Flemming’s response is a welcome supplement to my review of In Defense of Lost Causes (UTA 7). That Flemming undertakes an analysis of the CUPE 3903 strike is notable because he demonstrates what to “do” with Zizek (albeit in a circuitous way): avoid some enforced, tight-fitting box around a political or material problem and avoid prescribing a proper “Zizekean” approach.
Let me address Flemming’s specific points of criticism. First, on drawing conclusions that Zizek would not: so? While the review was a discussion of the book, it was also intended to encourage UTA readers to consider ways to overcome our present impasse.
Second, Flemming argues that I didn’t go far enough in relation to Zizek’s conception of “wagers” and “risks.” Like Flemming, I acknowledge that Zizek develops the idea of risk and politics in ontological terms. The risk and wager of entering the “political” requires a movement into a place not covered by the safety of symbolic-social containers into which we activists, radicals, and self-hating fence-sitters regularly insert ourselves.
According to Flemming, “the true ‘risk’ of the wager” is that “you lose everything you thought you had but gain a clean slate from which to engage in what Zizek calls ‘creative sublimation’.” True, but I’m not sure he picks up on my point that the current situation is not dire enough for self-proclaimed radicals to lay it on the line. Take the CUPE 3903 strike. Certainly, opposing casualized flexploitative capitalism is important. However, I’m not sure that any “clean slate” is possible for those seeking guarantees for their careers, for reliable income, or for a stable site from which to call for intellectual, social, and economic emancipation.
Bataille wrote about expenditure without returns. This is, I think, the fear of many with energy to burn: effort, risk, and utter failure. It would also qualify as an adequate political failure in Zizek’s defense of lost causes. Recall the objective of the lost causes defended: the courage to endorse a state-form other than the current liberal-capitalist-parliamentary type with its biopolitical guarantees.
I agree that one needs to better consider the actual constitution of the risk-takers (not assuming some easy “We, together in solidarity”) and the very nomination of “the current situation.” At the same time, I agree with Zizek’s advice about intellectual honesty. We must discard the safe cover available to those content to diagnose symptoms, repression, and drives that endlessly circle their object-targets.

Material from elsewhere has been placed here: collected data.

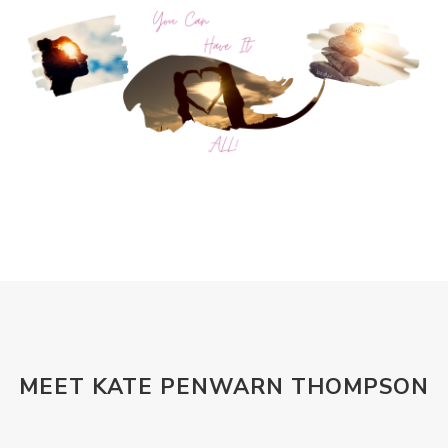
MEET KATE PENWARN THOMPSON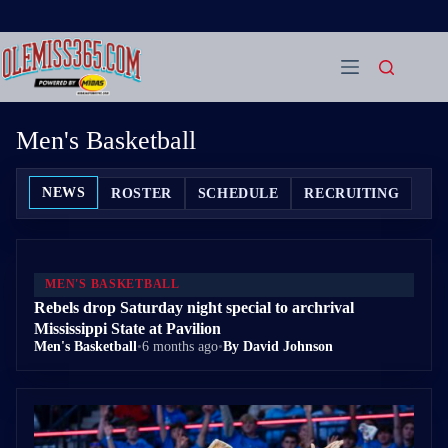
Skip
to
content
Men's Basketball
NEWS
ROSTER
SCHEDULE
RECRUITING
MEN'S BASKETBALL
Rebels drop Saturday night special to archrival
Mississippi State at Pavilion
Men's Basketball
•
6 months ago
•
By David Johnson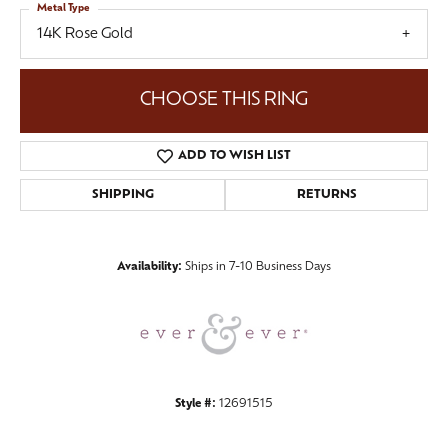
Metal Type
14K Rose Gold
CHOOSE THIS RING
ADD TO WISH LIST
SHIPPING
RETURNS
Availability:
Ships in 7-10 Business Days
Style #:
12691515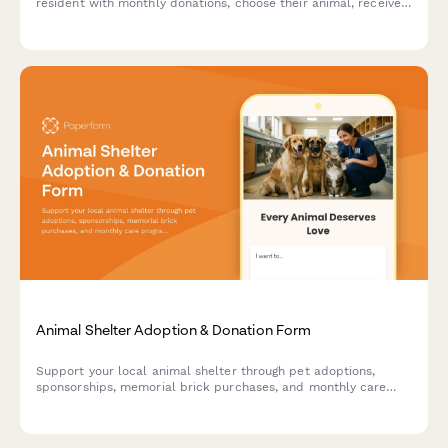
resident with monthly donations, choose their animal, receive
photo updates, and schedule visits to meet their sponsored
friend.
Animal Shelter Adoption & Donation Form
Support your local animal shelter through pet adoptions,
sponsorships, memorial brick purchases, and monthly care
programs. Help provide loving homes and essential care for
animals in need.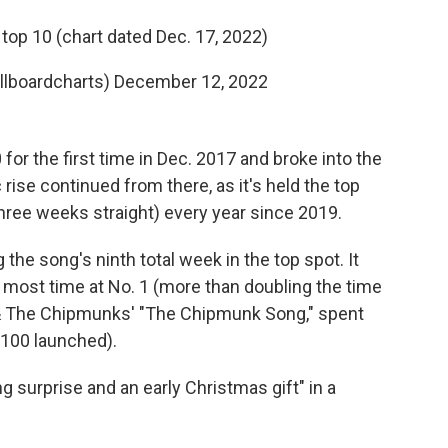
top 10 (chart dated Dec. 17, 2022)
illboardcharts)
December 12, 2022
or the first time in Dec. 2017 and broke into the
c rise continued from there, as it's held the top
three weeks straight) every year since 2019.
the song's ninth total week in the top spot. It
s most time at No. 1 (more than doubling the time
le & The Chipmunks' "The Chipmunk Song," spent
 100 launched).
 surprise and an early Christmas gift" in a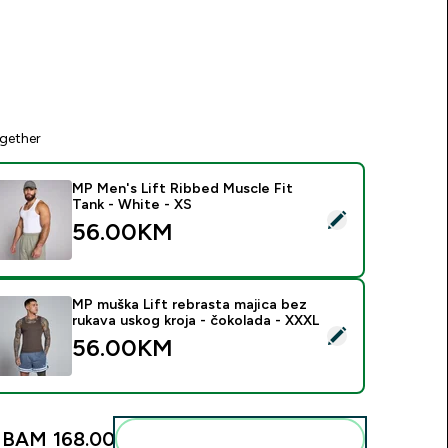
gether
MP Men's Lift Ribbed Muscle Fit
Tank - White - XS
elect this product - MP Men's Lift Ribbed Muscle Fit Tank - W
56.00KM‎
MP muška Lift rebrasta majica bez
rukava uskog kroja - čokolada - XXXL
elect this product - MP muška Lift rebrasta majica bez rukava 
56.00KM‎
:
BAM 168.00‎
Add these to your routine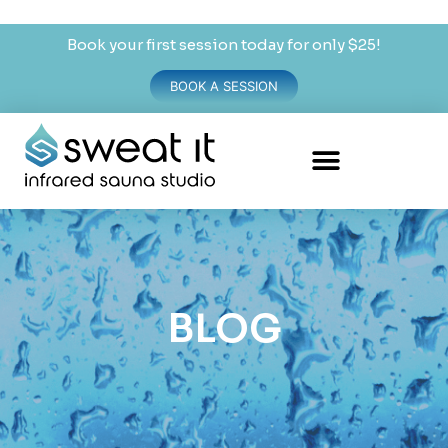
Book your first session today for only $25!
BOOK A SESSION
BLOG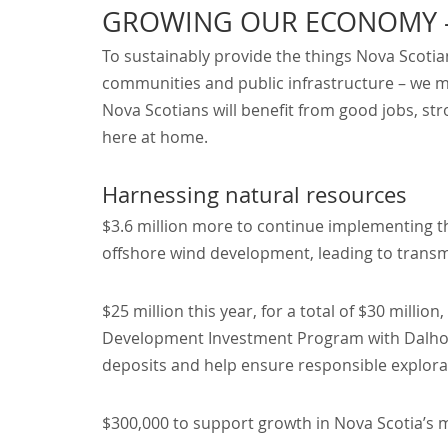
GROWING OUR ECONOMY – 
To sustainably provide the things Nova Scotian
communities and public infrastructure – we 
Nova Scotians will benefit from good jobs, s
here at home.
Harnessing natural resources
$3.6 million more to continue implementing 
offshore wind development, leading to trans
$25 million this year, for a total of $30 milli
Development Investment Program with Dalhous
deposits and help ensure responsible explor
$300,000 to support growth in Nova Scotia’s 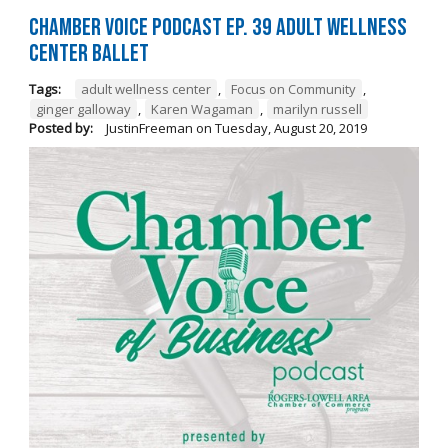
Chamber Voice Podcast Ep. 39 Adult Wellness
Center Ballet
Tags:
adult wellness center
,
Focus on Community
,
ginger galloway
,
Karen Wagaman
,
marilyn russell
Posted by:
JustinFreeman
on
Tuesday, August 20, 2019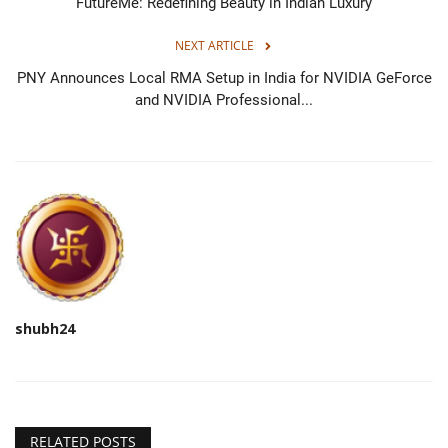
FutureMe: Redefining Beauty in Indian Luxury
NEXT ARTICLE
PNY Announces Local RMA Setup in India for NVIDIA GeForce
and NVIDIA Professional...
shubh24
RELATED POSTS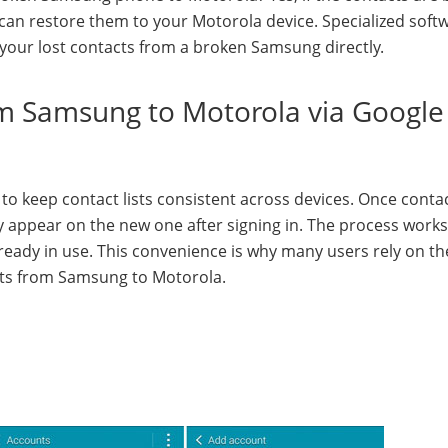
an restore them to your Motorola device. Specialized softw
your lost contacts from a broken Samsung directly.
om Samsung to Motorola via Google
 to keep contact lists consistent across devices. Once conta
 appear on the new one after signing in. The process works
already in use. This convenience is why many users rely on th
cts from Samsung to Motorola.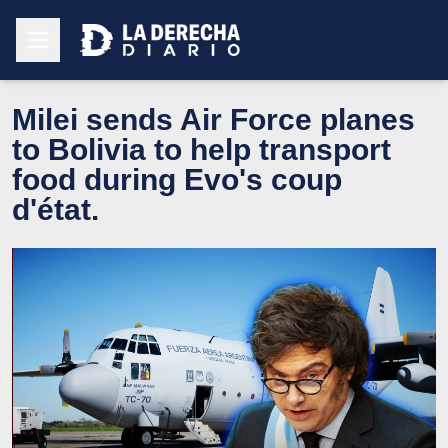
Milei sends Air Force planes
to Bolivia to help transport
food during Evo's coup
d'état.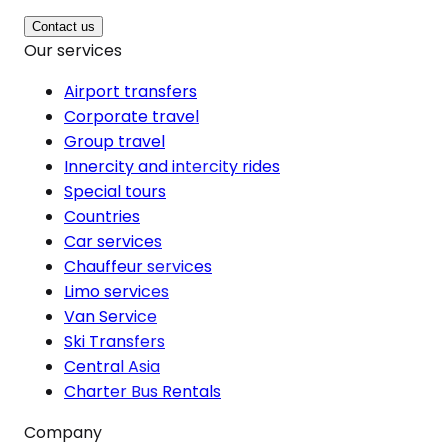
Contact us
Our services
Airport transfers
Corporate travel
Group travel
Innercity and intercity rides
Special tours
Countries
Car services
Chauffeur services
Limo services
Van Service
Ski Transfers
Central Asia
Charter Bus Rentals
Company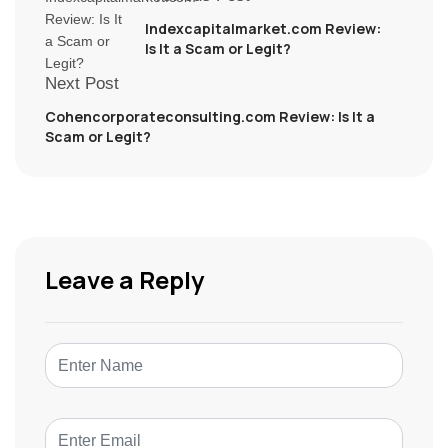
Indexcapitalmarket.com Review:
Is It a Scam or Legit?
Next Post
Cohencorporateconsulting.com Review: Is It a
Scam or Legit?
Leave a Reply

Third, Flemming argues that I don’t go far enough with the notion of “the possible” and that I go too far with respect to “disciplined commitment” and the “concerted program.” For me, both of these criticisms are connected, if only because I’m inclined to answer them in relation to the explicit historical project Zizek discusses at the end of the book. Essentially, Zizek argues for a two-headed plan that plays between virtual risks and actual threats: anticipating the prospects of a political future where the left has little to no purchase or relevance; and taking measures here and now to avert the actualization of such a situation, thereby realizing something else entirely.
Flemming and I also agree on the matter of “talk.” However, I argue that for Zizek, a plan and the good fundamentalism of indifference is altogether necessary. Idle, groundless, and dangerous talk may indeed provide a “pratico-pragmatic” opening. However, the spark that is unrealizable and impossible from “the standpoint of present” still requires some nomination about the timely necessity of an act. It is a responsive and rationalized move, even if it does bear fruit in the form of “creations that … cannot be known prior to their own emergence.” The premise: something needs to be done to mitigate the risk of the future being actualized.
Ultimately, I agree with Zizek that we must invite and take terrifying risks now to confront a terrifying future-past that hurtles towards the present. For Zizek, emancipatory politics and radical egalitarianism are realized via the pure means of preemption.